* [BRANO ESTRATTO]:
▼
Il tessile trema di fronte a quota 103 Nelle aziende si teme il grande vuoto

Mancano già duemila operai per coprire il fabbisogno dell’ultima parte dell’anno, nel 2023 andrà peggio. Sarti (Confindustria): "Le uscite anticipate per la pensione complicheranno un quadro già difficile"

Migration

E’ sempre la stessa storia. Il ritornello non cambia da qualche anno a questa parte: il tessile ha fame di forza lavoro, le nuove leve non si trovano anche per una forma di pregiudizio che va a pesare su un settore che ha prodotto e continua a produrre ricchezza, ma le cui offerte vengono declinate a vantaggio di altri tipi di occupazione, ritenuti meno pesanti. Fatto sta in vista anche di un ulteriore indebolimento della forza lavoro tessile per via della riforma delle pensioni, con la volontà del governo di praticare il nuovo canale di uscita anticipata (quota 103 per 12 mesi combinando l’età di uscita, che dovrebbe essere fissata a 62 anni, con 41 di contributi), i grattacapo per il distretto laniero vanno a moltiplicarsi nel 2023. Si parte, infatti, da una condizione in cui le aziende annaspano nella ricerca di addetti in grado di soddisfare tutte le esigenze del settore moda. Ad oggi il fabbisogno occupazionale è di circa duemila figure: un dato che interessa la proiezione dell’ultimo trimestre del 2022, secondo la banca dati Excelsior. Una cifra a cui si giunge fra pensionamenti, dimissioni, contratti a termine non rinnovati e potenziamenti d’organico.
▲
* [DATI DELL'ESERCIZIO]:
▼
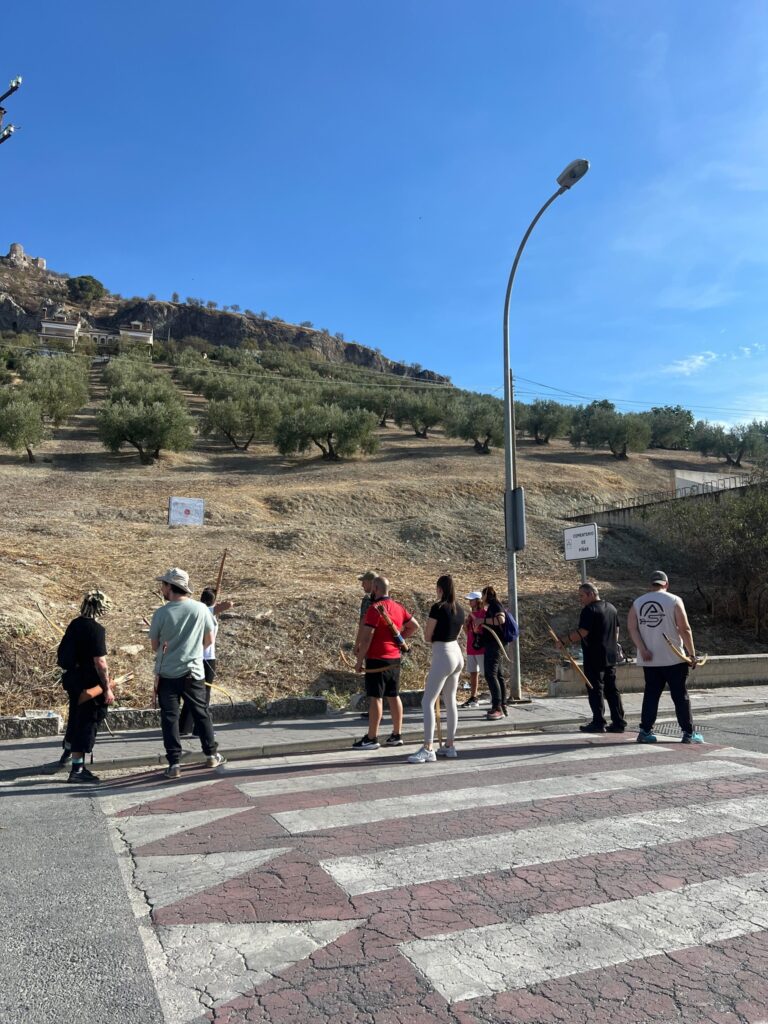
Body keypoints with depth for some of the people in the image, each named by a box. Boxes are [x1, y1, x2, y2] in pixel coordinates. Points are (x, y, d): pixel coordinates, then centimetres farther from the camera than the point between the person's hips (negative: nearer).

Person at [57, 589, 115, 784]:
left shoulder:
▲
* [CONSEGNA]: Ricopia per intero, parola per parola, il brano sul tessile e la quota 103.

* [SOLUZIONE]:
Il tessile trema di fronte a quota 103 Nelle aziende si teme il grande vuoto

Mancano già duemila operai per coprire il fabbisogno dell’ultima parte dell’anno, nel 2023 andrà peggio. Sarti (Confindustria): "Le uscite anticipate per la pensione complicheranno un quadro già difficile"

Migration

E’ sempre la stessa storia. Il ritornello non cambia da qualche anno a questa parte: il tessile ha fame di forza lavoro, le nuove leve non si trovano anche per una forma di pregiudizio che va a pesare su un settore che ha prodotto e continua a produrre ricchezza, ma le cui offerte vengono declinate a vantaggio di altri tipi di occupazione, ritenuti meno pesanti. Fatto sta in vista anche di un ulteriore indebolimento della forza lavoro tessile per via della riforma delle pensioni, con la volontà del governo di praticare il nuovo canale di uscita anticipata (quota 103 per 12 mesi combinando l’età di uscita, che dovrebbe essere fissata a 62 anni, con 41 di contributi), i grattacapo per il distretto laniero vanno a moltiplicarsi nel 2023. Si parte, infatti, da una condizione in cui le aziende annaspano nella ricerca di addetti in grado di soddisfare tutte le esigenze del settore moda. Ad oggi il fabbisogno occupazionale è di circa duemila figure: un dato che interessa la proiezione dell’ultimo trimestre del 2022, secondo la banca dati Excelsior. Una cifra a cui si giunge fra pensionamenti, dimissioni, contratti a termine non rinnovati e potenziamenti d’organico.